1. Innovative Systems Design and Engineering www.iiste.org
ISSN 2222-1727 (Paper) ISSN 2222-2871 (Online)
Vol 2, No 4, 2011
Optimized SVPWM for Multilevel Inverter
Bandaru Urmila
G.. Pulla Reddy Engineering College, Kurnool
A.P., India
E-mail: urmila913@gmail.com
D. Subbarayudu
Brindavan Institute of Technology, Kurnool
A.P., India
E-mail: dsr@gmail.com
The research is financed by Asian Development Bank. No. 2006-A171(Sponsoring information)
Abstract
Multilevel inverters have gained interest in recent years in high-power medium-voltage industry. This
paper considered the most popular structure among the transformer-less voltage source multilevel inverters,
the diode-clamped converter based on the neutral point converter. This paper proposes a single carrier
multi-modulation SVPWM technique with an optimized space vector switching sequence. Simulation
results presents comparison of single and multicarrier optimized space vector switching sequence with
general switching sequence of nine-level diode-clamped inverter for the parameter total harmonic distortion
and fundamental component of voltage.
Keywords- Multilevel inverter, SVPWM, total harmonic distortion, Diode-clamped inverter, SCMMGS,
MCMMGS, SCMMOS, MCMMOS
1. Introduction
Multilevel inverters have drawn tremendous interest in high-power medium-voltage industry. In literature,
inverters with voltage levels three or more referred as multilevel inverters. The inherent multilevel structure
increase the power rating in which device voltage stresses are controlled without requiring higher ratings on
individual devices. They present a new set of features that suits well for use in static reactive power
compensation, drives and active power filters. Multilevel voltage source inverter allows reaching high
voltages with low harmonics without use of series connected synchronized switching devices or
transformers. As the number of voltage levels increases, the harmonic content of output voltage waveform
decreases significantly. The advantages of multilevel inverter are good power quality, low switching losses,
reduced output dv/dt and high voltage capability. Increasing the number of voltage levels in the inverter
increases the power rating. The three main topologies of multilevel inverters are the Diode clamped
inverter, Flying capacitor inverter, and the Cascaded H-bridge inverter by Nabae et al. (1981). The PWM
schemes of multilevel inverters are Multilevel Sin-Triangle Pulse Width Modulation-SPWM and Space
Vector Pulse Width Modulation-SVPWM. Multilevel Sin-Triangle PWM involves comparison of
reference signal with a number of level shifted carriers to generate the PWM signal. SVPWM involves
synthesizing the reference voltage space vector by switching among the nearest voltage space vectors.

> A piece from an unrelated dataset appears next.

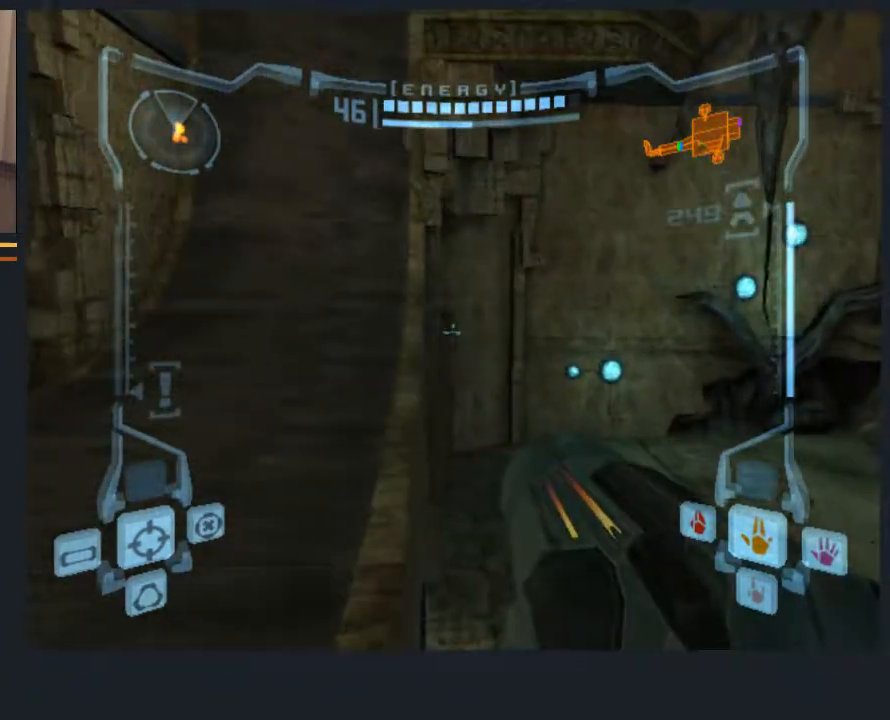
{"buttons": [], "left_stick": "right", "right_stick": "center", "events": [[67, "left_stick", "down"], [167, "left_stick", "left"], [267, "left_stick", "center"], [367, "left_stick", "up-left"], [400, "L1", "up"], [467, "left_stick", "right"]]}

SVPWM is considered a better technique of PWM owing to its advantages (i) improved fundamental
output voltage (ii) reduced harmonic distortion (iii) easier implementation in microcontrollers and Digital
Signal Processor. This paper considered the most popular structure among the transformer-less voltage
source multilevel inverters, the diode-clamped converter based on the neutral point converter proposed by
Carrara et al.(1992) with SVPWM technique. This paper proposes a single carrier modulation technique
with an optimized space vector switching sequence for multilevel inverter. Simulation results presents
comparison of single and multicarrier optimized space vector switching sequence with general switching
sequence of nine-level diode-clamped inverter for the parameter total harmonic distortion and fundamental
component of voltage.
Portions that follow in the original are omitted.